• _Instructions to follow_:
Rewrite every line of the entries below as a Markdown table with the columns "Row" and "Text," giving each row a number and skipping blank lines. Leave the pictures out.

• _Material provided_:
◇ ◇ ◇ ◇

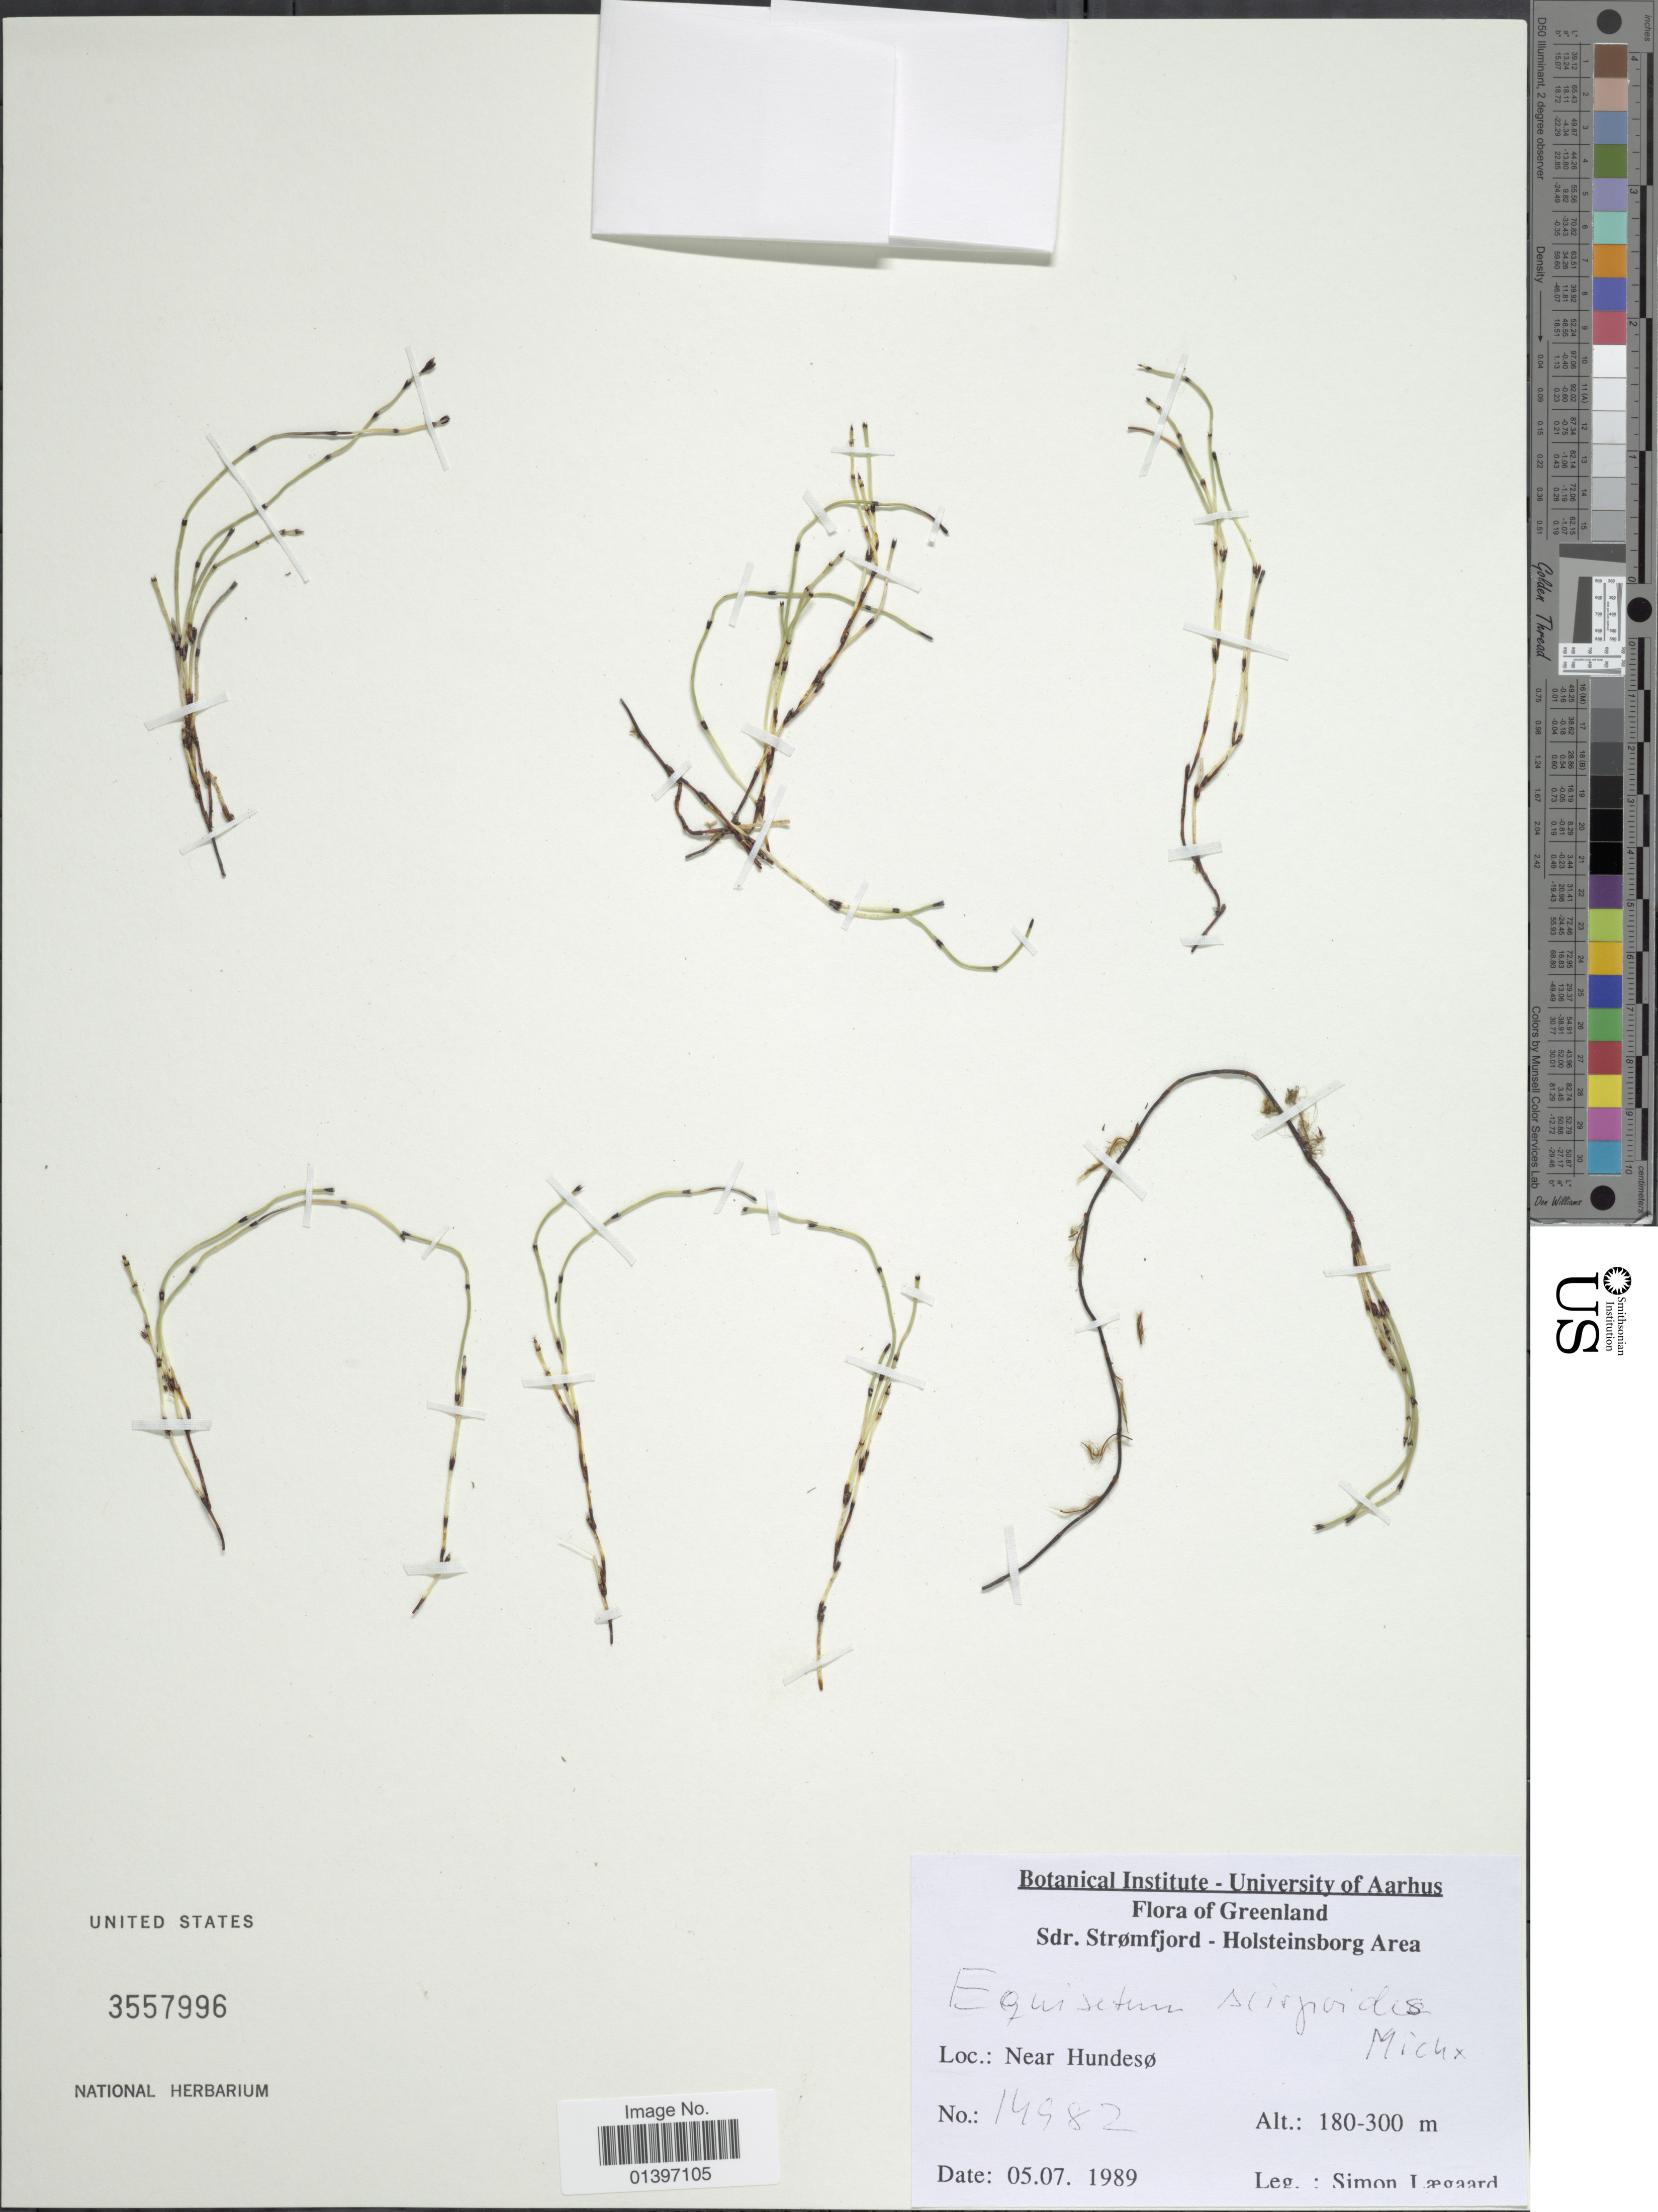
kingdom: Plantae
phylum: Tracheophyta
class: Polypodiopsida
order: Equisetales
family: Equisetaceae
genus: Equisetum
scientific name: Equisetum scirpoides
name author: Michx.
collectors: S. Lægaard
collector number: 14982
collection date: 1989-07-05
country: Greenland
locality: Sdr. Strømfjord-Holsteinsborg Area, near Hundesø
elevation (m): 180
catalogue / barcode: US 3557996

◇ ◇ ◇ ◇

• _Reply to the exercise_:
| Row | Text |
|---|---|
| 1 | kingdom: Plantae |
| 2 | phylum: Tracheophyta |
| 3 | class: Polypodiopsida |
| 4 | order: Equisetales |
| 5 | family: Equisetaceae |
| 6 | genus: Equisetum |
| 7 | scientific name: Equisetum scirpoides |
| 8 | name author: Michx. |
| 9 | collectors: S. Lægaard |
| 10 | collector number: 14982 |
| 11 | collection date: 1989-07-05 |
| 12 | country: Greenland |
| 13 | locality: Sdr. Strømfjord-Holsteinsborg Area, near Hundesø |
| 14 | elevation (m): 180 |
| 15 | catalogue / barcode: US 3557996 |